Monday, August 24, 2020

Lolla this year

Lolla, Ann Siang

It's been a while. Everytime we come here to eat, it seems to be more expensive. Or we're paying for more food. Or both. But so far, we've always walked away happy.


Tonight was the first time we've been seated in their pretty dungeon in the basement. The past two visits have always been at the counter.

Lolla, burrata grilled soursop

From the specials - burrata with grilled soursop. I liked it. The grilled soursop with all its sweet tanginess took the place of what might have normally been balsamic vinegar. And it worked.

Lolla, squid ink pudding uni

We've always liked their squid ink pudding with uni. It's a little more chilled than what we remember today. More chilled means less wobbly and flavour is also less pronounced. When life gives you overly chilled squid ink pudding, just wait it out for a bit.
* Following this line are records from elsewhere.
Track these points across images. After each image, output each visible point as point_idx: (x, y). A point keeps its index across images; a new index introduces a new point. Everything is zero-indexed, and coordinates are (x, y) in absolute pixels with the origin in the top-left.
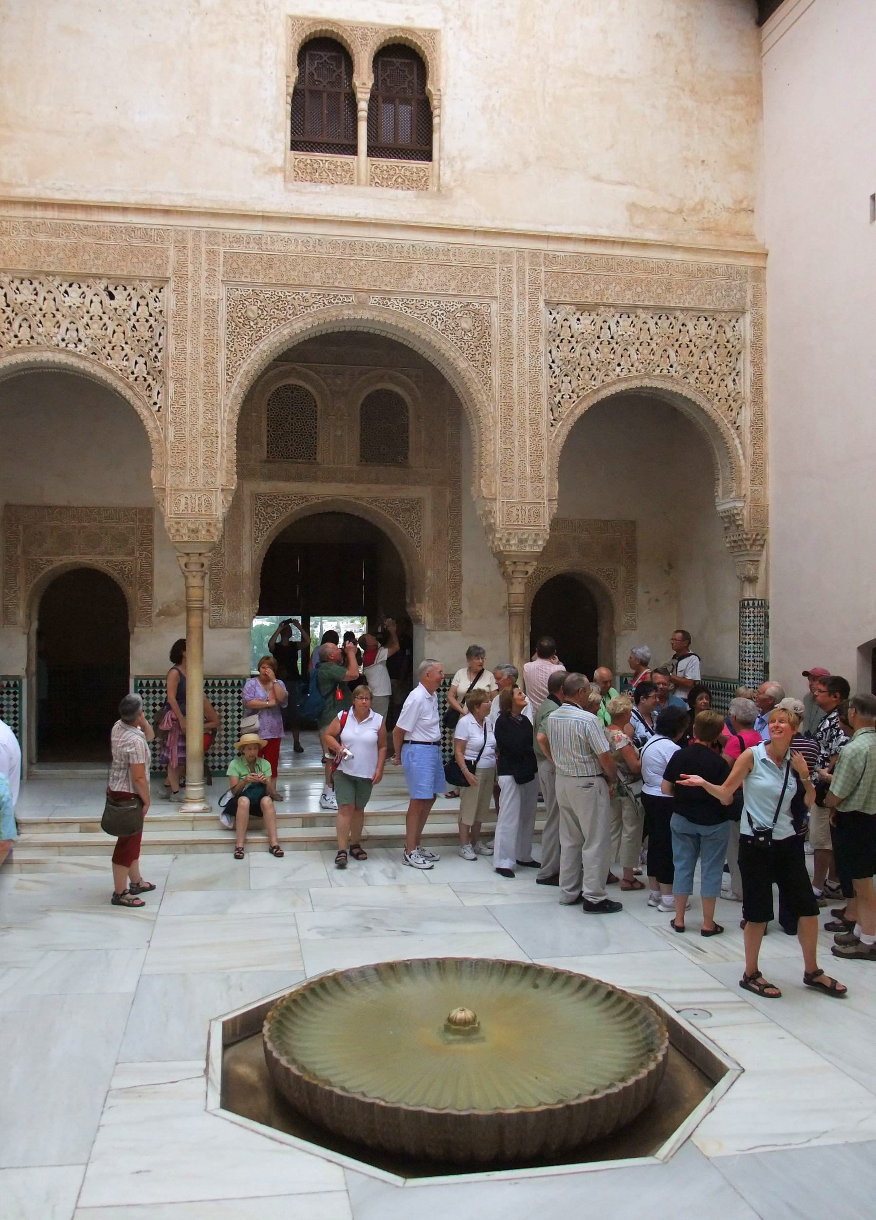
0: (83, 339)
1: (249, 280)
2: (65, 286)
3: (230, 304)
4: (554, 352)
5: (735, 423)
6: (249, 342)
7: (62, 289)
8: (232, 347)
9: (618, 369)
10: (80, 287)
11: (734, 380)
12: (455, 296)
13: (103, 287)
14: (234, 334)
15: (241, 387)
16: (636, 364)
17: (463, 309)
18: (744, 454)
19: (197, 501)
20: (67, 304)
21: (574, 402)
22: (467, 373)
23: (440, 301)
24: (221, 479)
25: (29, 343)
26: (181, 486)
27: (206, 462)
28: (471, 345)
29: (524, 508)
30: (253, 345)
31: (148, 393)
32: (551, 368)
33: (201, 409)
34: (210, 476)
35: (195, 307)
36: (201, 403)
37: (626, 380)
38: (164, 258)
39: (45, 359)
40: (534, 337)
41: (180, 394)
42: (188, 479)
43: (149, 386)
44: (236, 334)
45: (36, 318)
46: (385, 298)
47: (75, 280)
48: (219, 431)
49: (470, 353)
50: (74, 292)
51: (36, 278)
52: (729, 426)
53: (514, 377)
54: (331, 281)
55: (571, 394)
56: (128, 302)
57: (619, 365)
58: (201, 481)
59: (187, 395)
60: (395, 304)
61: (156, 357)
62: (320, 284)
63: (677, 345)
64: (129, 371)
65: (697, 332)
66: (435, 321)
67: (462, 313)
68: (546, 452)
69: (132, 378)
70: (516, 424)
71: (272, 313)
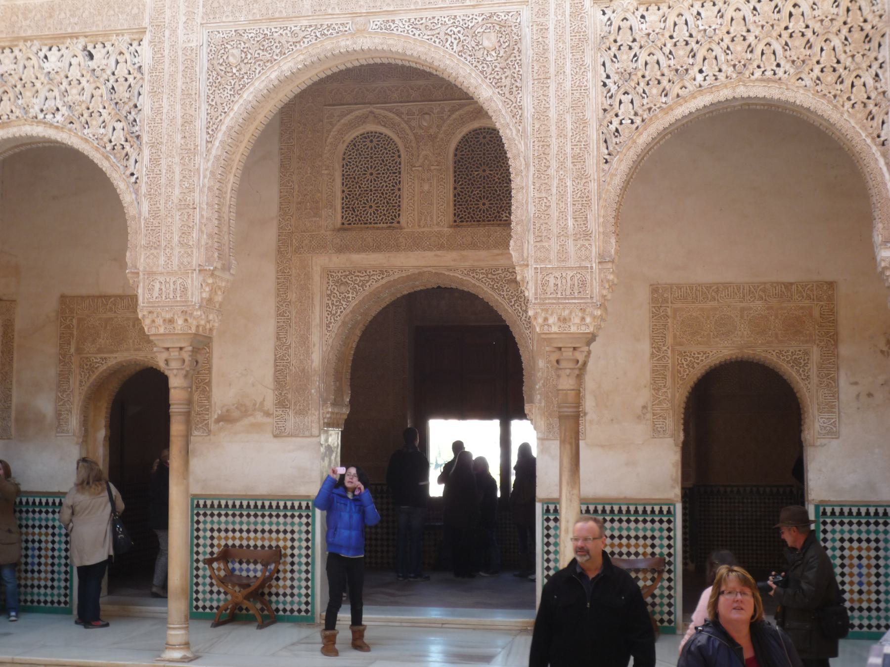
0: (60, 108)
1: (230, 19)
2: (45, 49)
3: (211, 50)
4: (608, 64)
5: (879, 136)
6: (232, 93)
7: (41, 54)
8: (212, 100)
9: (700, 77)
10: (59, 50)
11: (877, 75)
12: (474, 6)
13: (80, 47)
14: (215, 85)
15: (223, 148)
16: (724, 68)
17: (485, 21)
19: (172, 285)
20: (46, 70)
21: (637, 128)
22: (493, 104)
23: (455, 16)
24: (197, 258)
25: (9, 118)
26: (154, 269)
27: (182, 239)
28: (496, 67)
29: (564, 275)
31: (125, 163)
32: (605, 85)
33: (177, 177)
34: (186, 255)
35: (173, 58)
36: (177, 170)
37: (711, 89)
38: (141, 6)
39: (23, 135)
40: (578, 48)
41: (155, 161)
42: (162, 260)
43: (127, 154)
44: (217, 84)
45: (16, 89)
46: (388, 21)
47: (56, 41)
48: (197, 201)
49: (494, 78)
50: (53, 55)
51: (16, 46)
52: (869, 141)
53: (551, 103)
54: (323, 8)
55: (633, 117)
56: (105, 62)
57: (701, 71)
58: (175, 261)
59: (163, 161)
61: (135, 121)
62: (310, 14)
63: (785, 34)
64: (106, 139)
65: (816, 13)
66: (449, 42)
67: (484, 27)
68: (594, 198)
69: (109, 147)
70: (554, 164)
71: (257, 55)
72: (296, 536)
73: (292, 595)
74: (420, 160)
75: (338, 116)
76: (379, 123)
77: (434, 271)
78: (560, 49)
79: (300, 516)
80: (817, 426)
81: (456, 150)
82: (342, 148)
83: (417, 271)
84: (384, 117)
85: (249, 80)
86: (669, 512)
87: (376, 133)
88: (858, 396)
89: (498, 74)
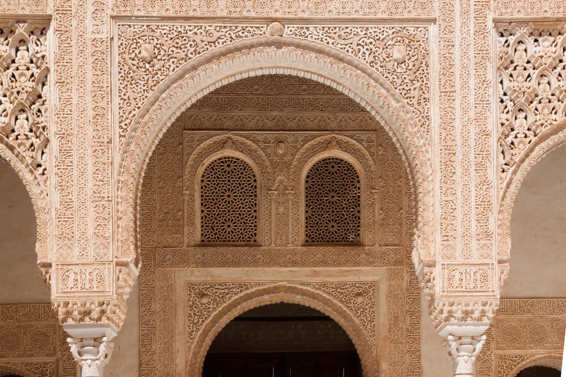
28: (405, 78)
30: (150, 91)
40: (480, 65)
66: (361, 52)
74: (275, 185)
75: (198, 140)
76: (236, 149)
77: (288, 285)
78: (465, 65)
81: (308, 177)
82: (201, 170)
84: (241, 143)
85: (163, 77)
87: (233, 158)
89: (407, 86)
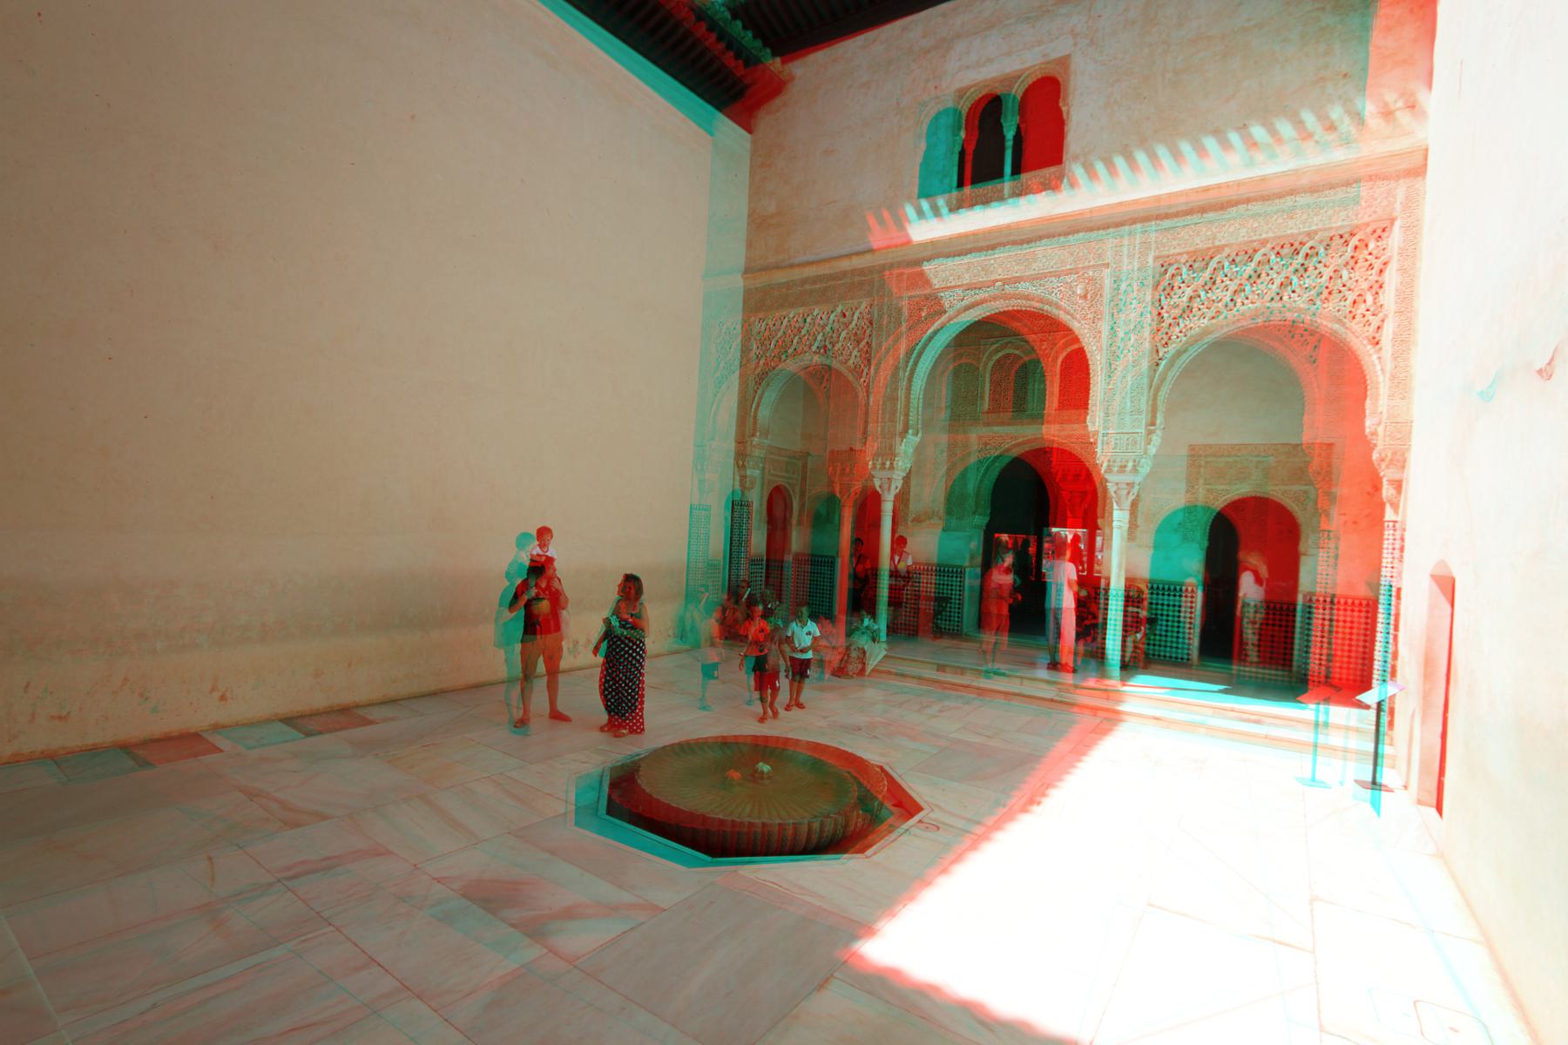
18: (1382, 370)
32: (1159, 314)
60: (1024, 287)
72: (954, 588)
73: (950, 621)
79: (957, 577)
80: (1310, 542)
81: (1062, 362)
82: (991, 364)
83: (1033, 437)
86: (1192, 591)
88: (1345, 523)
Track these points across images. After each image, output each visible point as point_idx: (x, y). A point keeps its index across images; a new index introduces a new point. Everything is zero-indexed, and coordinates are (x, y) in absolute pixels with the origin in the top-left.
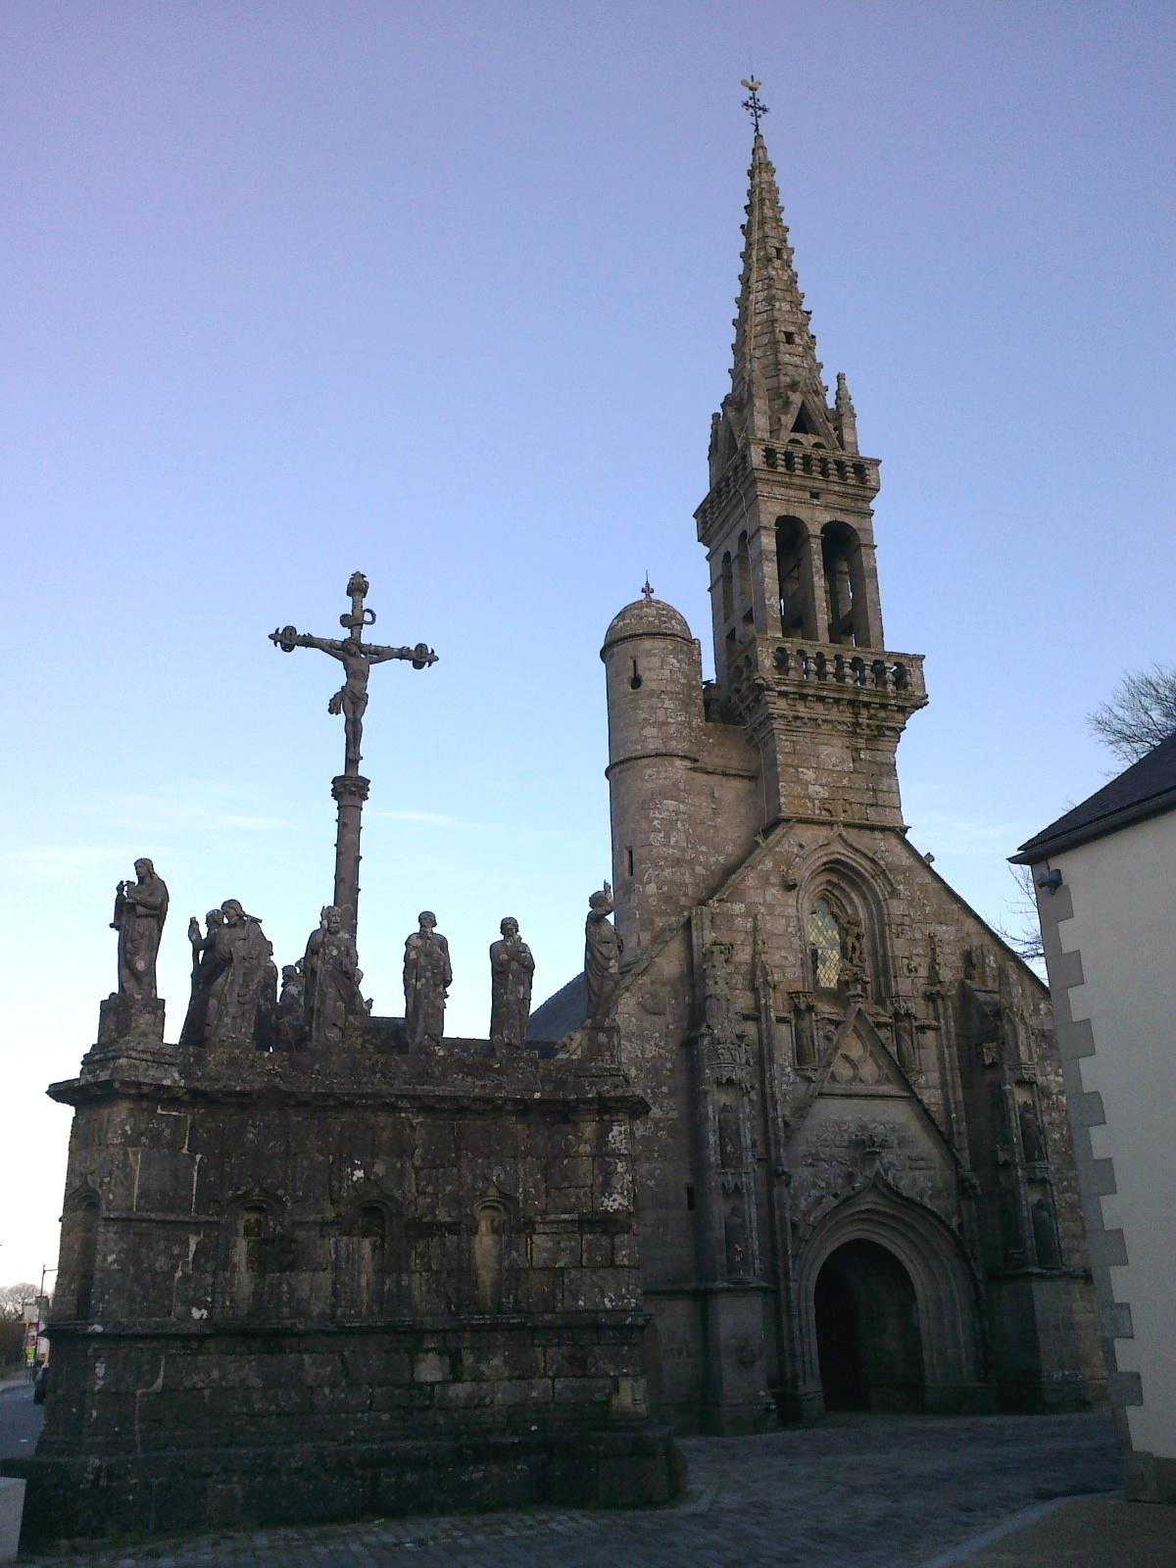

Lolla, Patagonian prawn tartare

Patagonian prawn tartare - nice sweet prawns. The green stuff in the middle was a dill something and those strips were preserved orange peel. The latter tasted like Chinese preserved plums.

Lolla, crab lasagna

That's their steamed crab lasagna. Lasagna with Hokkaido scallop mousse (I thought it was egg white) and chunky crab meat in between along with some lemony butter sauce. This was so good. Lots of chunky crab. There was an almost delicate but very present crustacean flavour.

Lolla, rack of lamb

Very nicely done rack of lamb. No nonsense marinate to the meat, just salt and pepper like I like it. The brown stuff tasted like some jus reduction. The blob was parsnip puree. Think it had cream and vanilla in it. Loved it.

Lolla, duck fat potatoes

Some crusty duck fat fried potatoes.

Lolla, steamed chocolate pudding

And then we chocolated ourselves out with their steamed chocolate pudding. Rich stuff.